=== Begin Enclosure ===
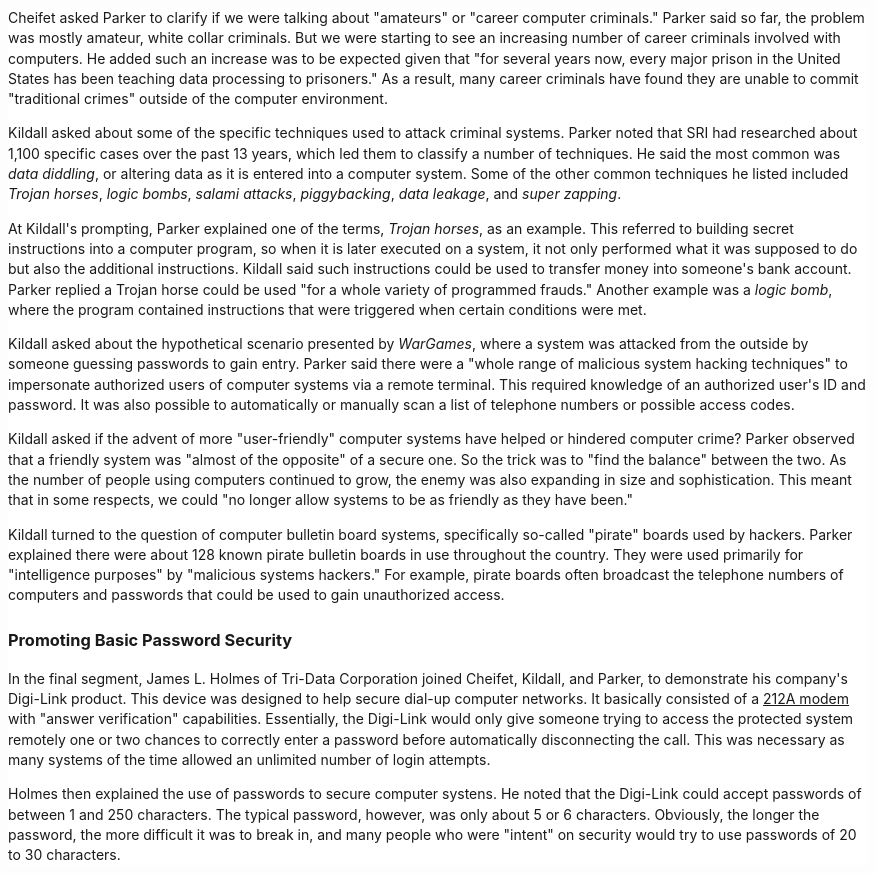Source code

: Cheifet asked Parker to clarify if we were talking about "amateurs" or "career computer criminals." Parker said so far, the problem was mostly amateur, white collar criminals. But we were starting to see an increasing number of career criminals involved with computers. He added such an increase was to be expected given that "for several years now, every major prison in the United States has been teaching data processing to prisoners." As a result, many career criminals have found they are unable to commit "traditional crimes" outside of the computer environment.

Kildall asked about some of the specific techniques used to attack criminal systems. Parker noted that SRI had researched about 1,100 specific cases over the past 13 years, which led them to classify a number of techniques. He said the most common was *data diddling*, or altering data as it is entered into a computer system. Some of the other common techniques he listed included *Trojan horses*, *logic bombs*, *salami attacks*, *piggybacking*, *data leakage*, and *super zapping*. 

At Kildall's prompting, Parker explained one of the terms, *Trojan horses*, as an example. This referred to building secret instructions into a computer program, so when it is later executed on a system, it not only performed what it was supposed to do but also the additional instructions. Kildall said such instructions could be used to transfer money into someone's bank account. Parker replied a Trojan horse could be used "for a whole variety of programmed frauds." Another example was a *logic bomb*, where the program contained instructions that were triggered when certain conditions were met.

Kildall asked about the hypothetical scenario presented by *WarGames*, where a system was attacked from the outside by someone guessing passwords to gain entry. Parker said there were a "whole range of malicious system hacking techniques" to impersonate authorized users of computer systems via a remote terminal. This required knowledge of an authorized user's ID and password. It was also possible to automatically or manually scan a list of telephone numbers or possible access codes.

Kildall asked if the advent of more "user-friendly" computer systems have helped or hindered computer crime? Parker observed that a friendly system was "almost of the opposite" of a secure one. So the trick was to "find the balance" between the two. As the number of people using computers continued to grow, the enemy was also expanding in size and sophistication. This meant that in some respects, we could "no longer allow systems to be as friendly as they have been."

Kildall turned to the question of computer bulletin board systems, specifically so-called "pirate" boards used by hackers. Parker explained there were about 128 known pirate bulletin boards in use throughout the country. They were used primarily for "intelligence purposes" by "malicious systems hackers." For example, pirate boards often broadcast the telephone numbers of computers and passwords that could be used to gain unauthorized access.

### Promoting Basic Password Security

In the final segment, James L. Holmes of Tri-Data Corporation joined Cheifet, Kildall, and Parker, to demonstrate his company's Digi-Link product. This device was designed to help secure dial-up computer networks. It basically consisted of a [212A modem](http://s100computers.com/Hardware%20Folder/PMMI/Bell%20212A/212A%20Modem.htm) with "answer verification" capabilities. Essentially, the Digi-Link would only give someone trying to access the protected system remotely one or two chances to correctly enter a password before automatically disconnecting the call. This was necessary as many systems of the time allowed an unlimited number of login attempts.

Holmes then explained the use of passwords to secure computer systens. He noted that the Digi-Link could accept passwords of between 1 and 250 characters. The typical password, however, was only about 5 or 6 characters. Obviously, the longer the password, the more difficult it was to break in, and many people who were "intent" on security would try to use passwords of 20 to 30 characters.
=== End Enclosure ===
**ACTIVITY**
All entries above, minus the pictures, should be repeated exactly.

**PROBLEM SOLUTION**
Source code

: Cheifet asked Parker to clarify if we were talking about "amateurs" or "career computer criminals." Parker said so far, the problem was mostly amateur, white collar criminals. But we were starting to see an increasing number of career criminals involved with computers. He added such an increase was to be expected given that "for several years now, every major prison in the United States has been teaching data processing to prisoners." As a result, many career criminals have found they are unable to commit "traditional crimes" outside of the computer environment.

Kildall asked about some of the specific techniques used to attack criminal systems. Parker noted that SRI had researched about 1,100 specific cases over the past 13 years, which led them to classify a number of techniques. He said the most common was *data diddling*, or altering data as it is entered into a computer system. Some of the other common techniques he listed included *Trojan horses*, *logic bombs*, *salami attacks*, *piggybacking*, *data leakage*, and *super zapping*. 

At Kildall's prompting, Parker explained one of the terms, *Trojan horses*, as an example. This referred to building secret instructions into a computer program, so when it is later executed on a system, it not only performed what it was supposed to do but also the additional instructions. Kildall said such instructions could be used to transfer money into someone's bank account. Parker replied a Trojan horse could be used "for a whole variety of programmed frauds." Another example was a *logic bomb*, where the program contained instructions that were triggered when certain conditions were met.

Kildall asked about the hypothetical scenario presented by *WarGames*, where a system was attacked from the outside by someone guessing passwords to gain entry. Parker said there were a "whole range of malicious system hacking techniques" to impersonate authorized users of computer systems via a remote terminal. This required knowledge of an authorized user's ID and password. It was also possible to automatically or manually scan a list of telephone numbers or possible access codes.

Kildall asked if the advent of more "user-friendly" computer systems have helped or hindered computer crime? Parker observed that a friendly system was "almost of the opposite" of a secure one. So the trick was to "find the balance" between the two. As the number of people using computers continued to grow, the enemy was also expanding in size and sophistication. This meant that in some respects, we could "no longer allow systems to be as friendly as they have been."

Kildall turned to the question of computer bulletin board systems, specifically so-called "pirate" boards used by hackers. Parker explained there were about 128 known pirate bulletin boards in use throughout the country. They were used primarily for "intelligence purposes" by "malicious systems hackers." For example, pirate boards often broadcast the telephone numbers of computers and passwords that could be used to gain unauthorized access.

### Promoting Basic Password Security

In the final segment, James L. Holmes of Tri-Data Corporation joined Cheifet, Kildall, and Parker, to demonstrate his company's Digi-Link product. This device was designed to help secure dial-up computer networks. It basically consisted of a [212A modem](http://s100computers.com/Hardware%20Folder/PMMI/Bell%20212A/212A%20Modem.htm) with "answer verification" capabilities. Essentially, the Digi-Link would only give someone trying to access the protected system remotely one or two chances to correctly enter a password before automatically disconnecting the call. This was necessary as many systems of the time allowed an unlimited number of login attempts.

Holmes then explained the use of passwords to secure computer systens. He noted that the Digi-Link could accept passwords of between 1 and 250 characters. The typical password, however, was only about 5 or 6 characters. Obviously, the longer the password, the more difficult it was to break in, and many people who were "intent" on security would try to use passwords of 20 to 30 characters.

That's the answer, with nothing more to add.